Secara tersirat Bahtiar mengatakan kecil peluang untuk melaksanakan penggabungan atau pemekaran daerah karena pemerintah pusat sampai sekarang masih berpegang teguh pada moratorium yang diberlakukan sejak 2014.
Yaitu moratorium untuk tidak melakukan penggabungan atau pemekaran daerah sampai waktu yang tidak ditentukan.
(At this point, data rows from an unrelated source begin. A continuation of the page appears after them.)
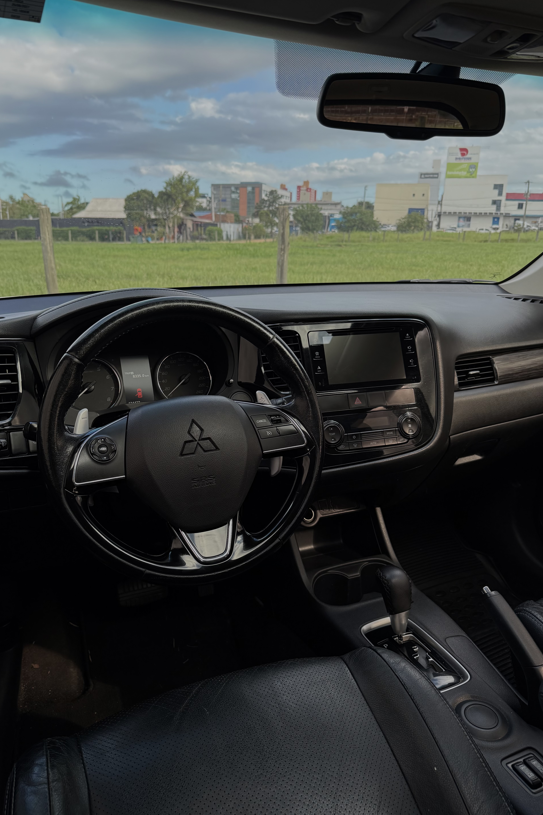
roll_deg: -1.2
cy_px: 407
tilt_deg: -17.2
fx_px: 566
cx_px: 248
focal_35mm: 25
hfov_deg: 51.2
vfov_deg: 71.5
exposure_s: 1/243
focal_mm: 6.76
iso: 200
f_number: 1.78
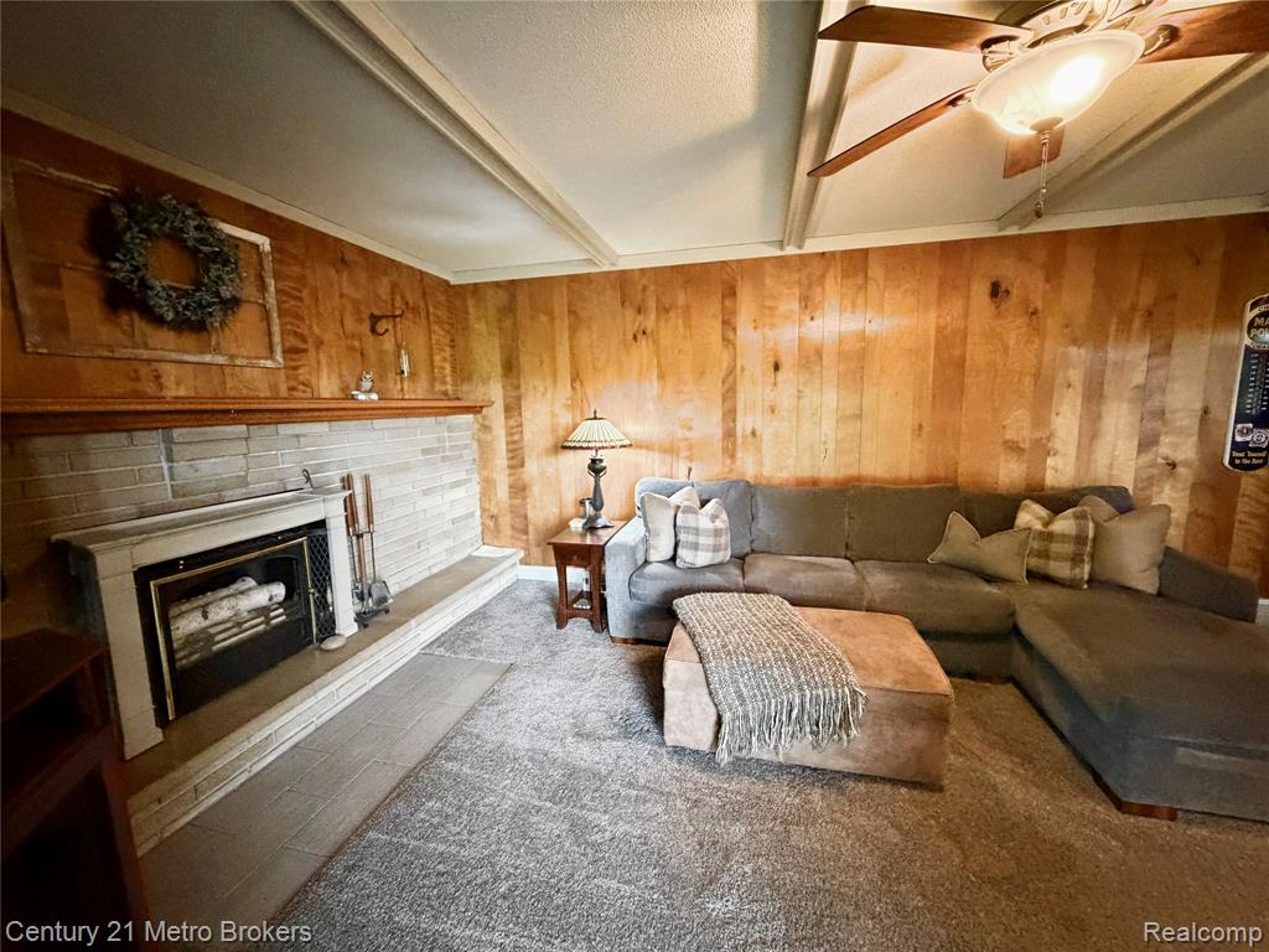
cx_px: 634
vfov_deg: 85.7
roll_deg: +2.3
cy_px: 476
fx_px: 513
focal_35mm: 14
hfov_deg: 102.1
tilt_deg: -8.7
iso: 1250
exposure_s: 1/40
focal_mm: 2.22
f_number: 2.2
“Untuk mencabut moratorium itu harus ada dua regulasi yang disiapkan yaitu peraturan pemerintah tentang penataan daerah dan peraturan pemerintah tentang desain besar penataan daerah. Dan moratorium itu diberlakukan tidak secara tiba-tiba tetap berdasarkan keputusan Dewan Pertimbangan Otonomi Daerah yang dipimpin Wakil Presiden dan Mendagri sebagai sekretaris disertai unsur pemerintah daerah,” imbuh Bahtiar.
“Hingga saat ini pemerintah masih teguh pada moratorium dan fokus pada penyelesaian masalah yang menjadi argumen ketimbang menyetujui pengajuan penggabungan atau pemekaran daerah. Jadi nilai sendiri saja bagaimana peluangnya,” pungkas Bahtiar.
Wacana penggabungan Kota Bekasi dan Jakarta dimulai dari usul Walikota Bogor Bima Arya Sugiarto untuk membentuk Provinsi Bogor Raya yang rencananya akan mencaplok wilayah Kita Bekasi juga.
Namun usul itu ditolak oleh Walikota Bekasi Rahmat Effendy dengan argumen Kota Bekasi berumur lebih tua daripada Kota Bogor.
Rahmat Effendy menegaskan pihaknya lebih memilih untuk bergabung dengan Jakarta dengan alasan kedekatan kultur dan ketersediaan APBD yang lebih besar di ibukota.